Within declarative memory, we can differentiate semantic memory and episodic memory. Semantic memory is the registry of general facts, meanings, concepts and knowledge that is independent of personal experience and context. Episodic memory, on the other hand, is our recollection of experiences and autobiographical events to which we can associate a context, a time, a place, and emotions; it is a representation of reality that aggregates multiple inputs and a constructive process that is liable to error and bias. According to numerous behavioral and neuroimaging studies, it is the constructive nature of episodic memory that that lays the groundwork for the assembly of false memories.
Memory creation includes at least three different processes susceptible to specific errors that may result in false memories: encoding, consolidation and retrieval.
Encoding, the first step in memory formation, begins with perception through the senses and allows the perceived event to be converted into a construct that can be stored in the brain and accessed later. An example of false memories formed at encoding is seen when a memory of an imagined event is falsely remembered as a perceived event. It is likely that this is due to the similar characteristics of imagined and perceived events that are translated into similar encoding mechanisms.
Consolidation, the processes of memory stabilization after the encoding, is actively affected by sleep. Interestingly, recent studies have suggested that sleep may not only be essential for the accurate consolidation of declarative memory, but also promote declarative memory distortions. As a result, false memories can be created during consolidation as new knowledge representations, distinct from the original encoded event.

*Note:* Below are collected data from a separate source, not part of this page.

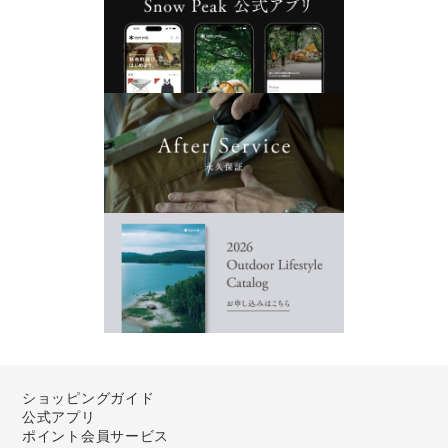
ショッピングガイド
公式アプリ
ポイント会員サービス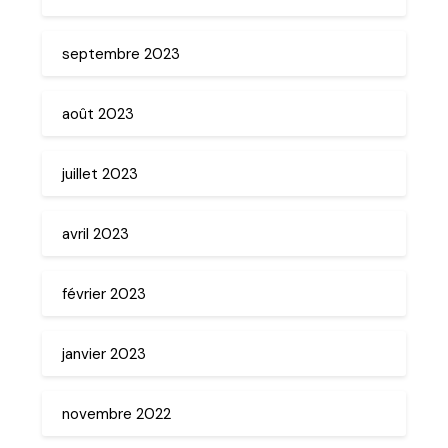
septembre 2023
août 2023
juillet 2023
avril 2023
février 2023
janvier 2023
novembre 2022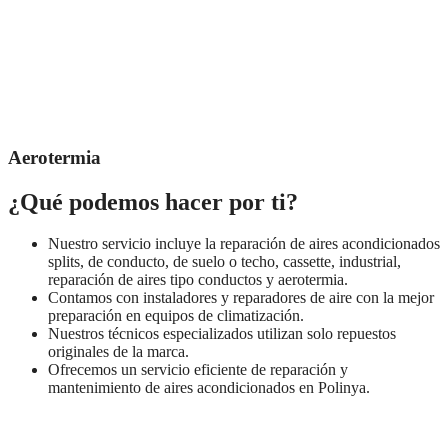
Aerotermia
¿Qué podemos hacer por ti?
Nuestro servicio incluye la reparación de aires acondicionados
splits, de conducto, de suelo o techo, cassette, industrial,
reparación de aires tipo conductos y aerotermia.
Contamos con instaladores y reparadores de aire con la mejor
preparación en equipos de climatización.
Nuestros técnicos especializados utilizan solo repuestos
originales de la marca.
Ofrecemos un servicio eficiente de reparación y
mantenimiento de aires acondicionados en Polinya.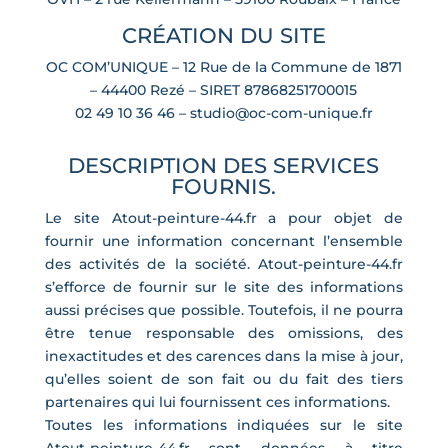
CRÉATION DU SITE
OC COM’UNIQUE – 12 Rue de la Commune de 1871
– 44400 Rezé – SIRET 87868251700015
02 49 10 36 46 –
studio@oc-com-unique.fr
DESCRIPTION DES SERVICES
FOURNIS.
Le site Atout-peinture-44.fr a pour objet de
fournir une information concernant l’ensemble
des activités de la société. Atout-peinture-44.fr
s’efforce de fournir sur le site des informations
aussi précises que possible. Toutefois, il ne pourra
être tenue responsable des omissions, des
inexactitudes et des carences dans la mise à jour,
qu’elles soient de son fait ou du fait des tiers
partenaires qui lui fournissent ces informations.
Toutes les informations indiquées sur le site
Atout-peinture-44.fr sont données à titre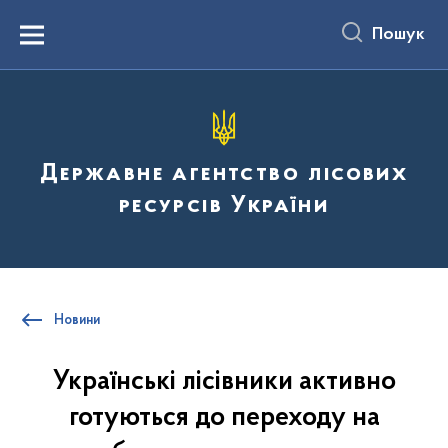
до
основного
Пошук
вмісту
Menu
Державне агентство лісових
ресурсів України
Новини
Українські лісівники активно
готуються до переходу на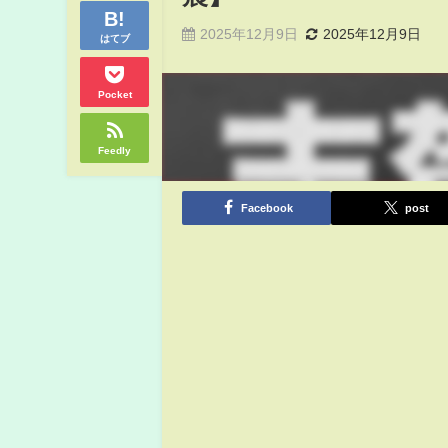
2025年12月9日
2025年12月9日
はてブ
Pocket
Feedly
Facebook
post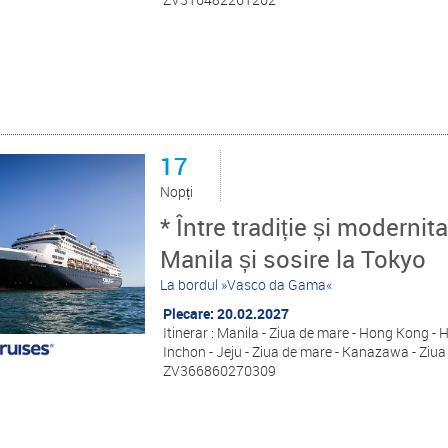
17
Nopți
* Între tradiție și modernit
Manila și sosire la Tokyo
La bordul »Vasco da Gama«
Plecare: 20.02.2027
Itinerar : Manila - Ziua de mare - Hong Kong -
Inchon - Jeju - Ziua de mare - Kanazawa - Ziua
ZV366860270309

Retrieval is the “remembering” of stored events or information. False memory generation at retrieval is mostly influenced by the cues or tasks that induce it. A common example is confusing a stranger with an old acquaintance because something in the stranger triggers a recollection that makes people believe they are recognizing someone they have never actually met before.
Despite being mostly inoffensive, false memories may actually be quite harmful when, for example, in a legal context, a “clear” recollection by a witness is actually not so clear, leading to wrong judicial decisions.